MPE/iX Cleanup Mode and Roll-Forward Recovery.
In the event of a system failure and subsequent start recovery operation,
MPE/iX attempts to clean up any user log files that were open at the time
of the failure. The cleanup procedure involves writing any records left
in the system log file disk buffer to the user log file. When using
roll-forward recovery without this cleanup, records left in memory will
still be lost. You have the option to cancel (from the console) this
cleanup procedure if the log file is on tape.
The advantage of the cleanup procedure is that fewer user log records
written just prior to the failure are lost. For tape files, the
disadvantage is the time it takes for the tape to be rewound and
sequentially scanned until the end-of-file is detected so that the
remaining records can be appended to the end.
The TurboIMAGE/XL recovery program DBRECOV does not require the cleanup
to be performed. If it is not performed, however, DBRECOV most likely
will report a sequence or checksum error when the discrepancy caused by
the failure is encountered.
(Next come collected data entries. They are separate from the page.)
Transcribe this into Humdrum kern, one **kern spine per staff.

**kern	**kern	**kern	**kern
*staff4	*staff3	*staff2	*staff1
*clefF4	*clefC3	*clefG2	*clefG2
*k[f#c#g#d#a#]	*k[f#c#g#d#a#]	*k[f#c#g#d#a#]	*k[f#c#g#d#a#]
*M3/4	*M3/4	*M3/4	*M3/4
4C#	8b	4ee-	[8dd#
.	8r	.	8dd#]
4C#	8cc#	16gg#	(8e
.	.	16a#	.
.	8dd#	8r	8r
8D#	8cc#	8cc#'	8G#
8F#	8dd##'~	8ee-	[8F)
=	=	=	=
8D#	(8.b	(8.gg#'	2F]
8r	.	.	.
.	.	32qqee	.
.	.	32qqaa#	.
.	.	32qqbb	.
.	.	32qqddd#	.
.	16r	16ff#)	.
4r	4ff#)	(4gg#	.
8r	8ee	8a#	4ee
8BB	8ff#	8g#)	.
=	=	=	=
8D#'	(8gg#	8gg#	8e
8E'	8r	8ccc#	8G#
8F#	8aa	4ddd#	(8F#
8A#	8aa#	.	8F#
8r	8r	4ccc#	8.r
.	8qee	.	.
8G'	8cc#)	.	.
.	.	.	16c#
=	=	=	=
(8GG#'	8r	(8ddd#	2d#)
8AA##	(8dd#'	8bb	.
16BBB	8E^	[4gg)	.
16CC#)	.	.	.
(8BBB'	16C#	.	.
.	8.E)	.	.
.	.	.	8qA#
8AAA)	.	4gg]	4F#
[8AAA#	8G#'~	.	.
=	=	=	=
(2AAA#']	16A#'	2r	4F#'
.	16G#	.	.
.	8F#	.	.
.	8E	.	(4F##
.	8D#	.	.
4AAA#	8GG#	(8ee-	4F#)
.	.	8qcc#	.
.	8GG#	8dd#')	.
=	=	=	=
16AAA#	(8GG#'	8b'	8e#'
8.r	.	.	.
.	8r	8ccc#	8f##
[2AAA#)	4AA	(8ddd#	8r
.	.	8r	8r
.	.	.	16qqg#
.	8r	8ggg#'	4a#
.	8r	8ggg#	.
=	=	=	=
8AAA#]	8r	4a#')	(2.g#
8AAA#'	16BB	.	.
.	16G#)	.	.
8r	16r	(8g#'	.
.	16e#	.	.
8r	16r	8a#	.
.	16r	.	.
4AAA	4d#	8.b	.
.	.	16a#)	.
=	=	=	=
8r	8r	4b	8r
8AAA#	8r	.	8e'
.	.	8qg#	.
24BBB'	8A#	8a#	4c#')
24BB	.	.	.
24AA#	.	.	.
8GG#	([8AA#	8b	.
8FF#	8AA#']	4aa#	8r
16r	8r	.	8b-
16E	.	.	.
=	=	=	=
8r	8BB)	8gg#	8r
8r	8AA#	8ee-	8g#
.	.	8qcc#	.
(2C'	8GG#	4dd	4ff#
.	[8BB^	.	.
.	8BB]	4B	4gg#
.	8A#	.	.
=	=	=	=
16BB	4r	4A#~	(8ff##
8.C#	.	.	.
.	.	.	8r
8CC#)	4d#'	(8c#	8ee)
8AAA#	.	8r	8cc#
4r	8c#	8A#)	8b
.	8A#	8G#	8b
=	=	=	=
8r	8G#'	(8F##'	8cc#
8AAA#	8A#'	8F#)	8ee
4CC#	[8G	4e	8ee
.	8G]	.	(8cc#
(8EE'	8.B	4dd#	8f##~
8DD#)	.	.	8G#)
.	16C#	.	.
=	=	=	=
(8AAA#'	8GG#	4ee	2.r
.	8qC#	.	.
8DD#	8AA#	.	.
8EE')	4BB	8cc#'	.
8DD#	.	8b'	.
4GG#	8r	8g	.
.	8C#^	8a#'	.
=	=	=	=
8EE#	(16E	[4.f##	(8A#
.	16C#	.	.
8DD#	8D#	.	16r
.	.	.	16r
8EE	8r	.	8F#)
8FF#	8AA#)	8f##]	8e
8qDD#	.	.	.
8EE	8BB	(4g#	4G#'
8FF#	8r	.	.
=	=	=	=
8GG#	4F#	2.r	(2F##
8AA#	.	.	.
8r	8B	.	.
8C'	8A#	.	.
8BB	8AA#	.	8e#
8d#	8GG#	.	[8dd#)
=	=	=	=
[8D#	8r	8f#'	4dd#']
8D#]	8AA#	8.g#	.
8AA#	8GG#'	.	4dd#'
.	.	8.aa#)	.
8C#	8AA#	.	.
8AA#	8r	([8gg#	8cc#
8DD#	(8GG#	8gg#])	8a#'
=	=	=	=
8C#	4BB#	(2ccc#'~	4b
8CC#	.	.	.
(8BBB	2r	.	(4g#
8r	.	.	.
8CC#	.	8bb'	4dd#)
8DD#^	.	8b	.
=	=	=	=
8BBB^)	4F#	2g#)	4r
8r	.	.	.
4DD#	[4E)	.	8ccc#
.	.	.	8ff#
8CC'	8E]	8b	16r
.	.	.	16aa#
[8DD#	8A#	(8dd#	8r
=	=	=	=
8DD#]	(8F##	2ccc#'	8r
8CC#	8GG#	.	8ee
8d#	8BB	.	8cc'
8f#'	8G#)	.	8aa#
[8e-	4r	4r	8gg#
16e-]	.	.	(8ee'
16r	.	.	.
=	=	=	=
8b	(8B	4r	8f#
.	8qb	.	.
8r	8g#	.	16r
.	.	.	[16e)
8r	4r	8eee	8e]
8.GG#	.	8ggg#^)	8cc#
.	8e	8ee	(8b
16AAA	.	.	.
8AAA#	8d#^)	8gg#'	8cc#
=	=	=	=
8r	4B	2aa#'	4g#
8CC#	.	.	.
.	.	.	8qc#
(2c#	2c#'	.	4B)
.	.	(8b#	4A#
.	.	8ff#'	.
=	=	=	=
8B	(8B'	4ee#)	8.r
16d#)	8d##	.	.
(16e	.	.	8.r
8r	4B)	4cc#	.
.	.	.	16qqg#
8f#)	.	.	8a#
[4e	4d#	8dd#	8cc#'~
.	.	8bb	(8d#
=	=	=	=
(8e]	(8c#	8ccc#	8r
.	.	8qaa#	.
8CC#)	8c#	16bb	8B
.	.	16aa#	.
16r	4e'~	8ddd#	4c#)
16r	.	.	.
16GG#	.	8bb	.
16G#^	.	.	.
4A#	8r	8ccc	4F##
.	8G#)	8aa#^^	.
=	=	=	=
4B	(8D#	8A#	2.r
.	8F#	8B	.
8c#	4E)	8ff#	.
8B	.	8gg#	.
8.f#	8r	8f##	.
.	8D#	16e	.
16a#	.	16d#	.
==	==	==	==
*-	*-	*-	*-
This would cause DBRECOV to assume the
end-of-file has been reached.
DBRECOV Abort Message
If DBRECOV aborts before recovery completes, the following information is
printed:
Abort occurred on database: dbname dbgroup dbaccount
Total database open count: #open Current open count: #open
Process user is: dbuser dbgroup dbaccount Running program: progname
Log file name: logfilename Logging ID: logid
Log file record number: nnnnnnnn Transaction type: xx
Transaction date/time from log record: day, month, dd, year, time
Last successful transaction #: nn
First log record # of last successful transaction: nn
Record the information, set the log file, locate the database store, and
contact your HP support representative.